WHAT TO WORK ON: Nothing but a number should be given: how many lines of the records include "wall"?

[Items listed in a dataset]
***
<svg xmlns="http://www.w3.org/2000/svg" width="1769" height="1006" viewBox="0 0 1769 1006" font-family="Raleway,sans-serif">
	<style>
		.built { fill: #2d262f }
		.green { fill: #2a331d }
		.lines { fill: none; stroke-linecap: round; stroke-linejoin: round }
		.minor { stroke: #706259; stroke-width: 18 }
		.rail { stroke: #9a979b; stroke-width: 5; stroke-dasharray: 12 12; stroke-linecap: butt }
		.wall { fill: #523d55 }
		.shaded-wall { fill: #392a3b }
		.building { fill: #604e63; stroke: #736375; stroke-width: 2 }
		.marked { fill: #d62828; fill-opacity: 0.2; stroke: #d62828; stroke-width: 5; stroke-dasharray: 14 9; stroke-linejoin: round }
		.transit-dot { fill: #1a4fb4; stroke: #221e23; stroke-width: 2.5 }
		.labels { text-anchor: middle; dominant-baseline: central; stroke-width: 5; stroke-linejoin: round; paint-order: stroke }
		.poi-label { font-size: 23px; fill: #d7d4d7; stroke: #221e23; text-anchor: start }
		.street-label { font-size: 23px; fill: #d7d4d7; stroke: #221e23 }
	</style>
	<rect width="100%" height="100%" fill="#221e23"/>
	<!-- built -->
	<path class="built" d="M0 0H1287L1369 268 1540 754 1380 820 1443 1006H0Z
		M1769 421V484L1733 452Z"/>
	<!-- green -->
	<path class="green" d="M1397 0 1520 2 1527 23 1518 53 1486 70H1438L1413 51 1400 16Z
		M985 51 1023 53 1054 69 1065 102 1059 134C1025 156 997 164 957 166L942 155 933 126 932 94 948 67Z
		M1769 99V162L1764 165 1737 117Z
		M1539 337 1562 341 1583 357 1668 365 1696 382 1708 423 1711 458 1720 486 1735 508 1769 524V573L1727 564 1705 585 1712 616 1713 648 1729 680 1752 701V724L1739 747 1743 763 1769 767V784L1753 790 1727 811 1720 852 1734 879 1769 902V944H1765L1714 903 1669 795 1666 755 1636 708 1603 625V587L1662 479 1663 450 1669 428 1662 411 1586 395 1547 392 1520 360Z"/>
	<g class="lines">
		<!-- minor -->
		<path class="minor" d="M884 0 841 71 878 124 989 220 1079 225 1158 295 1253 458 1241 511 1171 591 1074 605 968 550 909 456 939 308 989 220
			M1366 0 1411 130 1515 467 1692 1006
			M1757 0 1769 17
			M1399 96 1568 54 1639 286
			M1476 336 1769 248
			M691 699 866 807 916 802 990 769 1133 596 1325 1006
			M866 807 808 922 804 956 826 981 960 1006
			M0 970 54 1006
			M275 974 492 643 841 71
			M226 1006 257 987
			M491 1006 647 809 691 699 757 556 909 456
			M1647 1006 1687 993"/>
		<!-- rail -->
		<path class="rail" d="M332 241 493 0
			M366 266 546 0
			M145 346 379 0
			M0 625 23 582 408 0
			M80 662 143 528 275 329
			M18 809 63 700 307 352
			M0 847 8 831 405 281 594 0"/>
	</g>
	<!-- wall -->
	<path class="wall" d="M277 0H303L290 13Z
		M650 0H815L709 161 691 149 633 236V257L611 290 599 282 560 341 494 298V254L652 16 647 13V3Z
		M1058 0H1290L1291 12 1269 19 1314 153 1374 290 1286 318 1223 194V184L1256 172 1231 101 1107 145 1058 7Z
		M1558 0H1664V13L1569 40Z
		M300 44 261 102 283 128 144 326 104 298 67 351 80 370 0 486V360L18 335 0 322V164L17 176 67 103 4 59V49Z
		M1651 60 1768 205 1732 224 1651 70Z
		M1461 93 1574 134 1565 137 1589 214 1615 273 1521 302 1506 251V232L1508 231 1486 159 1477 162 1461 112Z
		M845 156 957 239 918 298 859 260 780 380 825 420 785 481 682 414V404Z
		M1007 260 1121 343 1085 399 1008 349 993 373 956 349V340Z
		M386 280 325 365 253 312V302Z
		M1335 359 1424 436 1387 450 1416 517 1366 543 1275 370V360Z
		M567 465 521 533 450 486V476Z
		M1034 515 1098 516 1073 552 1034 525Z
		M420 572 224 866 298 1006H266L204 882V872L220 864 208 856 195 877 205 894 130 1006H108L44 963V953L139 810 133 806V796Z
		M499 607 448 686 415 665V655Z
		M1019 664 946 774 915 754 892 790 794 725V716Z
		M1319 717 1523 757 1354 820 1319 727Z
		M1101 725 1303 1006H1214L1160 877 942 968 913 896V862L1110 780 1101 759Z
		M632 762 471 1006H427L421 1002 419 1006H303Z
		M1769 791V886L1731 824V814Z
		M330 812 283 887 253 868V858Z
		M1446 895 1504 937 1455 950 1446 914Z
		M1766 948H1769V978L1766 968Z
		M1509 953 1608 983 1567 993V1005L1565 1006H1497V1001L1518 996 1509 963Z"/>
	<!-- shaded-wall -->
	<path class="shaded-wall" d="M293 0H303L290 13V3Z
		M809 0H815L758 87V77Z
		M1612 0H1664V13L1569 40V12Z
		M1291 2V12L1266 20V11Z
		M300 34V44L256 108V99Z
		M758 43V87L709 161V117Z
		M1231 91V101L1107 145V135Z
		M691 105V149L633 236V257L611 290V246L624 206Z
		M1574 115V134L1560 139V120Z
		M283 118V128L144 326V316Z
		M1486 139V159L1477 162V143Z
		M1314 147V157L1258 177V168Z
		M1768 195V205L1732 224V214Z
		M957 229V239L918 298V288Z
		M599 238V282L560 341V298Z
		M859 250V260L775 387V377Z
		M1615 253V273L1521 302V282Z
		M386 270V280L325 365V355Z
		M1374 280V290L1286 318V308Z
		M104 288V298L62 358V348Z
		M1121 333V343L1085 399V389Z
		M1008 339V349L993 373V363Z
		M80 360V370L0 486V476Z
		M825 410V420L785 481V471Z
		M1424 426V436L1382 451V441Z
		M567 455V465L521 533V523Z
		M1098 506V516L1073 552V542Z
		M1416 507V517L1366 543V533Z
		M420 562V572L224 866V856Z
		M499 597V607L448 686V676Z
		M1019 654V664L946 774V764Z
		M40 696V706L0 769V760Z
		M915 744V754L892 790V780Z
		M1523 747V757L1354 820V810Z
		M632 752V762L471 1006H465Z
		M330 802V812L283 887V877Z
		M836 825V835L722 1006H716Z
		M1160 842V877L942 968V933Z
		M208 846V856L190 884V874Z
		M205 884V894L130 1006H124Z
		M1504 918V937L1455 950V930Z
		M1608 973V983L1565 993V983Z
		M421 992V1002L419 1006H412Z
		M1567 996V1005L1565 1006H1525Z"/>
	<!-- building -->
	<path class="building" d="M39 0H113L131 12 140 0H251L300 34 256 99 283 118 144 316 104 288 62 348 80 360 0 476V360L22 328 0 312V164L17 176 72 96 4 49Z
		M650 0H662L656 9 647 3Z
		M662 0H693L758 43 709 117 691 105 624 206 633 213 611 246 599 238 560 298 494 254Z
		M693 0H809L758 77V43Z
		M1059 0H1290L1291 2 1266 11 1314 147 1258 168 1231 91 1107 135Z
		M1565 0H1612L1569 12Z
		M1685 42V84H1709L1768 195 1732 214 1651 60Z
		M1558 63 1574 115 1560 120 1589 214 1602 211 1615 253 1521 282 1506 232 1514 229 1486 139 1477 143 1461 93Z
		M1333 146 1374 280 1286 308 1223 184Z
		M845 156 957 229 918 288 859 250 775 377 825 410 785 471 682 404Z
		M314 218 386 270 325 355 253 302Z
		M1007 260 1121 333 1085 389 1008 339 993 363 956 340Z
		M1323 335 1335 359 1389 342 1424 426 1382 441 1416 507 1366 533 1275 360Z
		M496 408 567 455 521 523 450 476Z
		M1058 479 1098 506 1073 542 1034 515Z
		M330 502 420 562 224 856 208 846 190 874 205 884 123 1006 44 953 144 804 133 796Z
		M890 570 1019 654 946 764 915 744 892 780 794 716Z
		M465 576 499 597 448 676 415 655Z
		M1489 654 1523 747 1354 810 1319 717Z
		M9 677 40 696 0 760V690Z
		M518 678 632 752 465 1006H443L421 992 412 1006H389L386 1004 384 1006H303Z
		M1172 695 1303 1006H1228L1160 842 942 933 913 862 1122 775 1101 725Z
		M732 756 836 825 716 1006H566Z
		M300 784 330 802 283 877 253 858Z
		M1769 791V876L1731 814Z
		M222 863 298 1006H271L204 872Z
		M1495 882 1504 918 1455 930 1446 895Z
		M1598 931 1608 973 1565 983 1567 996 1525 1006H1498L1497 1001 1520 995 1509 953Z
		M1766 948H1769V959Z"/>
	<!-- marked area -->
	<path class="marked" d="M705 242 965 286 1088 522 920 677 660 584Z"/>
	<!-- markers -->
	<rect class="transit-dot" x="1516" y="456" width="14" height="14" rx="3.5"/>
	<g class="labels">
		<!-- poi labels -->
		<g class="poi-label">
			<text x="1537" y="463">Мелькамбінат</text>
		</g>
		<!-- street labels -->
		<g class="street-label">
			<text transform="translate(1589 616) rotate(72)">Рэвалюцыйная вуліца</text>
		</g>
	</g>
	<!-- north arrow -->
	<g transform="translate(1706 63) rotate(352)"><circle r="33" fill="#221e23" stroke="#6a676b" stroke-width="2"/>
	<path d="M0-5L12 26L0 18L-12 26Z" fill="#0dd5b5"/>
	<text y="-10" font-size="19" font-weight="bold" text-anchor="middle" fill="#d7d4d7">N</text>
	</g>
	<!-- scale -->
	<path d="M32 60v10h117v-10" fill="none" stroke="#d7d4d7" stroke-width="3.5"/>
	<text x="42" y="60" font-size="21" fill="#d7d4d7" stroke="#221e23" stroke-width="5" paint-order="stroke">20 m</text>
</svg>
***
ANSWER SECTION: 6